Amirkhani Saeed, Tootchi Amirreza, Chaibakhsh Ali
Faculty of Mechanical Engineering, University of Guilan, Rasht, Guilan 41996-13776, Iran; Intelligent System and Advanced Control Lab, University of Guilan, Rasht, Guilan 41996-13776, Iran.
Faculty of Mechanical Engineering, University of Guilan, Rasht, Guilan 41996-13776, Iran; Intelligent System and Advanced Control Lab, University of Guilan, Rasht, Guilan 41996-13776, Iran.
ISA Trans. 2022 Jan;120:205-221. doi: 10.1016/j.isatra.2021.03.019. Epub 2021 Mar 19.
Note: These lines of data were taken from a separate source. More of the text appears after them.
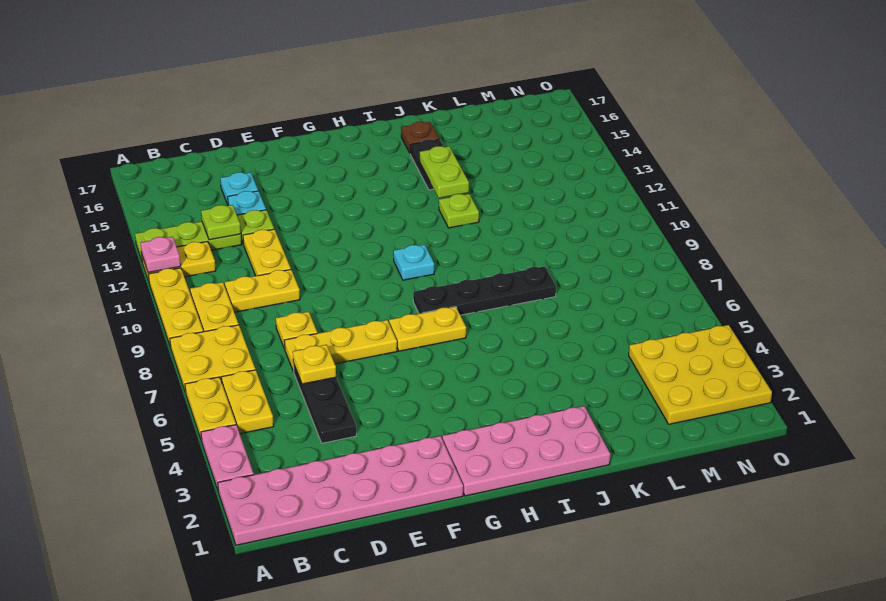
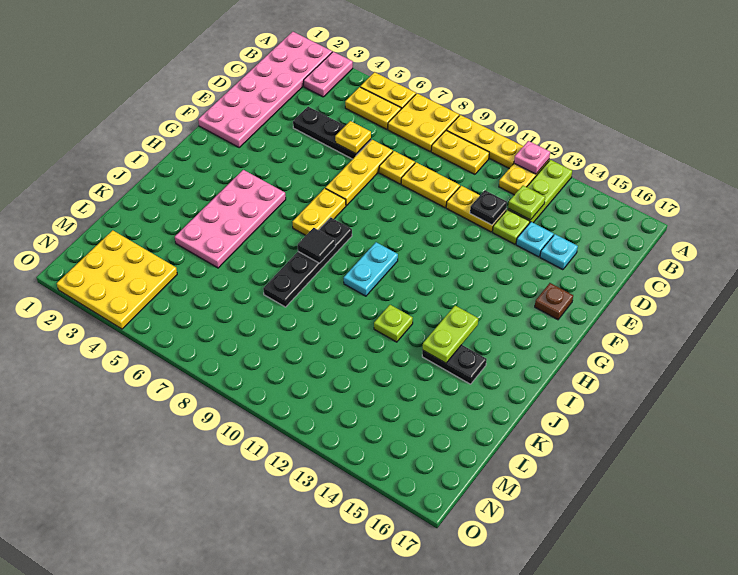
pink plate A3:A4 level 1 -> pink plate A3:B3 level 1
yellow plate C10:D10 level 1 -> yellow plate D9:D10 level 1
none -> black plate D12 level 2
pink plate G1:J2 level 1 -> pink plate H4:K5 level 1
cyan plate H10 level 1 -> cyan plate H10:I10 level 1
none -> black tile I8 level 2
lime plate J13:J14 level 2 -> lime plate I14:J14 level 2
brown plate J16 level 1 -> brown plate F16 level 1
This paper describes the design and implementation of intelligent dynamic models for fault detection and isolation of V94.2(5)/MGT-70(2) single-axis heavy-duty gas turbine system. The series-parallel structure of nonlinear autoregressive exogenous (NARX) models are used for fault detection, which initiate greater robustness and stability against uncertainties and perturbations. Moreover, to improve the fault detection robustness against uncertainties, the Monte Carlo technique is used in the proposed fault detection structure to select the best threshold. The analysis of fault detectability and fault detection sensitivity are accomplished to analyze the performance of the suggested technique. The fault isolation process is also achieved by using the residual classification approach. The results show the feasibly, robustness, and performance of the presented approach for fault diagnosis of nonlinear systems in the presence of uncertainties.
本文描述了用于V94.2(5)/MGT-70(2)单轴重型燃气轮机系统故障检测与隔离的智能动态模型的设计与实现。非线性自回归外生(NARX)模型的串并联结构用于故障检测,该结构对不确定性和扰动具有更强的鲁棒性和稳定性。此外,为提高故障检测对不确定性的鲁棒性,在所提出的故障检测结构中使用蒙特卡罗技术来选择最佳阈值。通过对故障可检测性和故障检测灵敏度进行分析,以评估所提技术的性能。故障隔离过程也通过残差分类方法来实现。结果表明了所提方法在存在不确定性的情况下对非线性系统进行故障诊断的可行性、鲁棒性和性能。